Common Core Exams Put on Hold

The common core curriculum mandates a common core system of exams.

Most students will flunk these exams. This is inevitable. The results in New York are the canary in the coal mine. The failure rate was 69%. Blacks and Hispanics failed at an 84% rate. Parents are up in arms.

The common core curriculum will not redeem the public schools. It will instead expose the public schools as utter failures. This will not be tolerated by local politicians, who take the heat for the failures in public schools. They will demand that the educrats turn down the heat.

The tests are in the first stage of a roll-back. The Obama Administration is blaming the sequestration.

The National Assessment of Educational Progress exams in civics, U.S. history, and geography have been indefinitely postponed for fourth and twelfth graders. The Obama administration says this is due to a $6.8 million sequestration budget cut. The three exams will be replaced by a single, new test: Technology and Engineering Literacy.

Because technology and engineering are not taught as part of any high school curriculum, the exam can be dumbed down. In contrast, history and civics exams are mandated by all school systems in high school. Here are the exams that reveal how well the schools are doing. So, these will be dropped.

“Without these tests, advocates for a richer civic education will not have any kind of test to use as leverage to get more civic education in the classrooms,” said John Hale, associate director at the Center for Civic Education.NAEP is a set of national tests of fourth, eighth, and twelfth graders that track achievement on various subjects over time. Researchers collect data for state to state comparisons in mathematics, reading, science, and writing. The other subjects only provide national statistics and are administered to fewer students. The tests provide basic information about students but do not automatically trigger consequences for teachers, students, and schools.

Got that? Student failures do not lead to negative consequences for incompetent teachers. That is the kind of examination system teachers prefer.

Students have historically performed extremely poorly on these three tests. In 2010, the last administration of the history test, students performed worse on it than on any other NAEP test. That year, less than half of eighth-graders knew the purpose of the Bill of Rights, and only 1 in 10 could pick a definition of the system of checks and balance on the civics exam.

http://news.heartland.org/newspaper-article/2013/07/25/national-civics-history-tests-disappear
When finished in 2015, the Ron Paul curriculum will have two years of Western civilization, with two years of Western literature as part of a four-year curriculum in English. It will have a U.S. history course and a U.S. Constitution course. It will have two more courses in government, plus two courses in economics. It will also have the basic sciences, plus four years of math.

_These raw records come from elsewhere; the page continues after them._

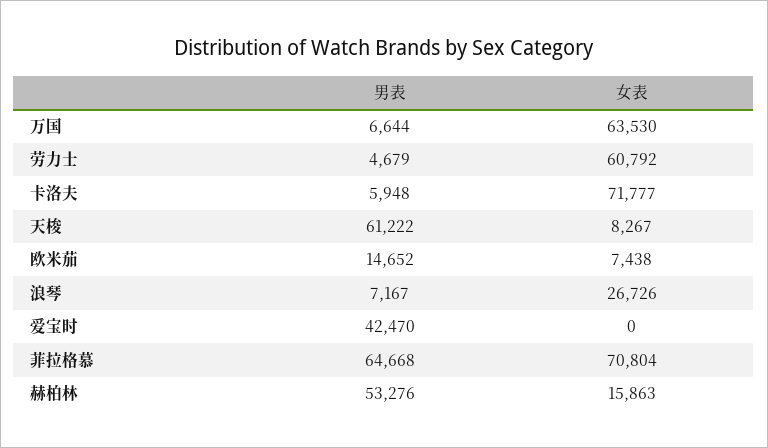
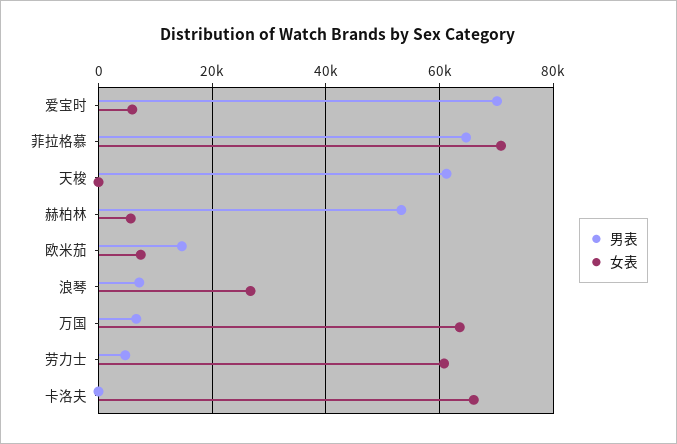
  {
    "男表": {
      "万国": 6644,
      "劳力士": 4679,
-     "卡洛夫": 5948,
+     "卡洛夫": 0,
      "天梭": 61222,
      "欧米茄": 14652,
      "浪琴": 7167,
-     "爱宝时": 42470,
+     "爱宝时": 70000,
      "菲拉格慕": 64668,
      "赫柏林": 53276
    },
    "女表": {
      "万国": 63530,
      "劳力士": 60792,
-     "卡洛夫": 71777,
+     "卡洛夫": 66000,
-     "天梭": 8267,
+     "天梭": 0,
      "欧米茄": 7438,
      "浪琴": 26726,
-     "爱宝时": 0,
+     "爱宝时": 6000,
      "菲拉格慕": 70804,
-     "赫柏林": 15863
+     "赫柏林": 6000
    }
  }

This is the core curriculum which the public schools promise to deliver, and which they taught in 1920. They have spent 90 years abandoning this original curriculum. There is no way that they will ever restore it in a system of compulsory education. Few students were compelled to attend high school in 1920. The smart kids who whose parents wanted them to have a core curriculum sent them to high school. Most parents let their children drop out.

Take a look at this 1912 exam from the 8th grade.

The core curriculum is real — just not in public schools.